WRITTEN EXERCISE
Filter the rows below, copying out each line that contains the string "genus". Treat uppercase and lowercase letters as different.

Stored dataset items
++++

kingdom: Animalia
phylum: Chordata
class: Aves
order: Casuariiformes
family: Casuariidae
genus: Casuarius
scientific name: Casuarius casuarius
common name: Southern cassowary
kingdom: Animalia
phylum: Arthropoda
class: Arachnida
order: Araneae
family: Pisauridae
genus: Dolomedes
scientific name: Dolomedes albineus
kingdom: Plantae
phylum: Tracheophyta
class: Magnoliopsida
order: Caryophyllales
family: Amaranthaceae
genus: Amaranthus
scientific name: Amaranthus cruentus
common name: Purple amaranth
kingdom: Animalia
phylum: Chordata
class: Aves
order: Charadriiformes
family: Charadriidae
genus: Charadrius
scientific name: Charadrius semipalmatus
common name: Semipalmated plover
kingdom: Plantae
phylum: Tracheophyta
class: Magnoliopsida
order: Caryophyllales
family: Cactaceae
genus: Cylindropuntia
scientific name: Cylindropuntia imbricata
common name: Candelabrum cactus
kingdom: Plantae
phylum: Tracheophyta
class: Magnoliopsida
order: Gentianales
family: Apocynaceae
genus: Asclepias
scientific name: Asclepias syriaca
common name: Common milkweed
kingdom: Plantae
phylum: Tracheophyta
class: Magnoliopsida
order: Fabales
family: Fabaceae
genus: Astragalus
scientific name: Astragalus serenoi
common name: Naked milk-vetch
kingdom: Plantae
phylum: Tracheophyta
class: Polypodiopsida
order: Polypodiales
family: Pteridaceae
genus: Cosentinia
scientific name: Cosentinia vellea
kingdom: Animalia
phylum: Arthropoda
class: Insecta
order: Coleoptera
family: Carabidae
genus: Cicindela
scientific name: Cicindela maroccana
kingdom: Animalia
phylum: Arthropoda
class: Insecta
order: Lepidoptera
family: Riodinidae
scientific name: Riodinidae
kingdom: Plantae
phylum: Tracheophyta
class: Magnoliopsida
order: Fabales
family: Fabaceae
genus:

++++

RESULT OF THE TASK
genus: Casuarius
genus: Dolomedes
genus: Amaranthus
genus: Charadrius
genus: Cylindropuntia
genus: Asclepias
genus: Astragalus
genus: Cosentinia
genus: Cicindela
genus:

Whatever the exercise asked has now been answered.